Academic Indexes and the Evolution of Integral Theory

By: Lyn Lord

Integral Theory claims to be many things: a map, framework, practice, catalyst, and matrix. Such a bold assertion naturally invites skepticism: “Show me the peer-reviewed articles examining its reliability and validity," “Great ideas, but show me the scientifically validated evidence,” or “Will JITP be listed in academic indexes?” 

Until recently the answer to that final question was, “I don’t know, but I hope so.” Now, after five years of work, we’re happy to report JITP is included in a sizable—and growing—number of major academic indexes.

First, what is an academic index? In its most basic form, an index is a vetted collection of publications. Indexes are crucial to the success of scholarly publications because they are the primary avenue for researchers to learn about new content. Perhaps even more importantly, indexes allow cash-poor students to access content for free via their university libraries. This will be an important avenue for the expansion of integral ideas, especially at the graduate level.    

Indexers base their coverage strategy on several criteria, but their final decision is heavily swayed by a journal’s citation rate (i.e., how often authors cite work that has appeared in JITP). Other factors taken into account include international representation (i.e., a geographically diverse authorship and editorial board), timeliness, subscriber base, and overall quality of the publication.

Below is a list of the major indexers that have accepted JITP:

  • PsycINFO. The American Psychological Association publishes PsycINFO, the premier database devoted to the behavioral sciences and mental health. We’re honored and excited that selected JITP content will start to appear in their databases later in 2012.
  • Scopus. Published by Elsevier, Scopus is one of the largest abstract and citation databases of peer-reviewed literature and web resources.
  • ProQuest. JITP can be found in three databases (General Reference, Psychology, and Religion), giving ProQuest perhaps the most complete coverage of our content.
  • EBSCO is a large subscription service and indexing organization. JITP appears in their Humanities International Complete product.    

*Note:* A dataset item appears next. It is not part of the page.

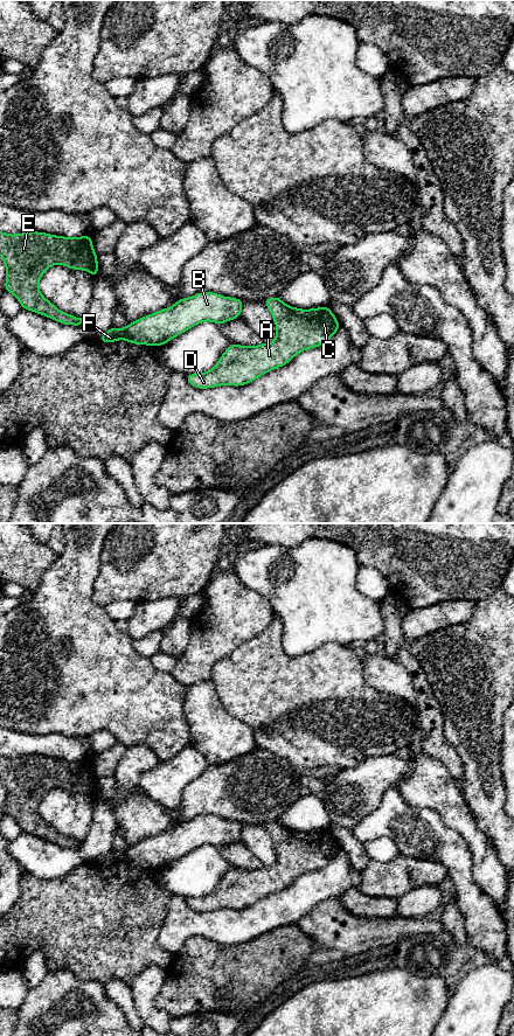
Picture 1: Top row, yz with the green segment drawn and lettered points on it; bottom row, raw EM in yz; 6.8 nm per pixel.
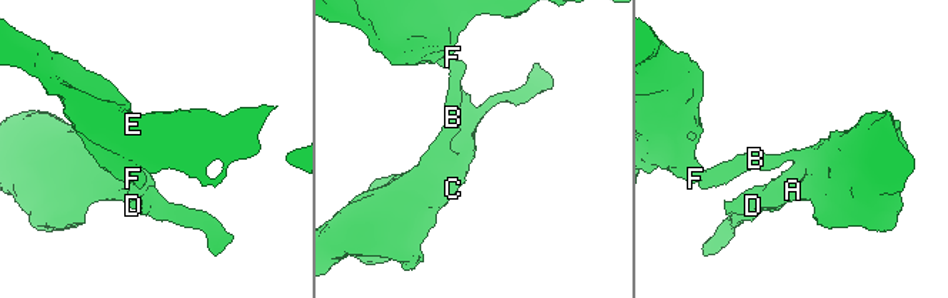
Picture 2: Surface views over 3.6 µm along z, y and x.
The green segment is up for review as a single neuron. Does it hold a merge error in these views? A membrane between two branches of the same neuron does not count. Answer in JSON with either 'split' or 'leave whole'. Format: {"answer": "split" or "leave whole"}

JITP can be found in smaller indexes, too, such as Ulrichsweb and Google Scholar. We have targeted the largest and most widely used index, ISI’s Web of Knowledge, in 2014. In order to have a better chance with ISI, integral practitioners must start citing JITP content in articles that are submitted to refereed publications. As a lineage of JITP work begins to appear in established publications, more and more people will give serious consideration to integrally informed applications and research practices.

Not having an answer to integral skeptics has been the downfall, or has led to the academic “ghettoization,” of other integral models, and it is a barrier that we have worked for years to overcome. In short, indexes are crucial for the growth of JITP, and for the expansion of Integral Theory in general. We’ll continue to pursue additional indexers in the interest of expanding JITP’s reach.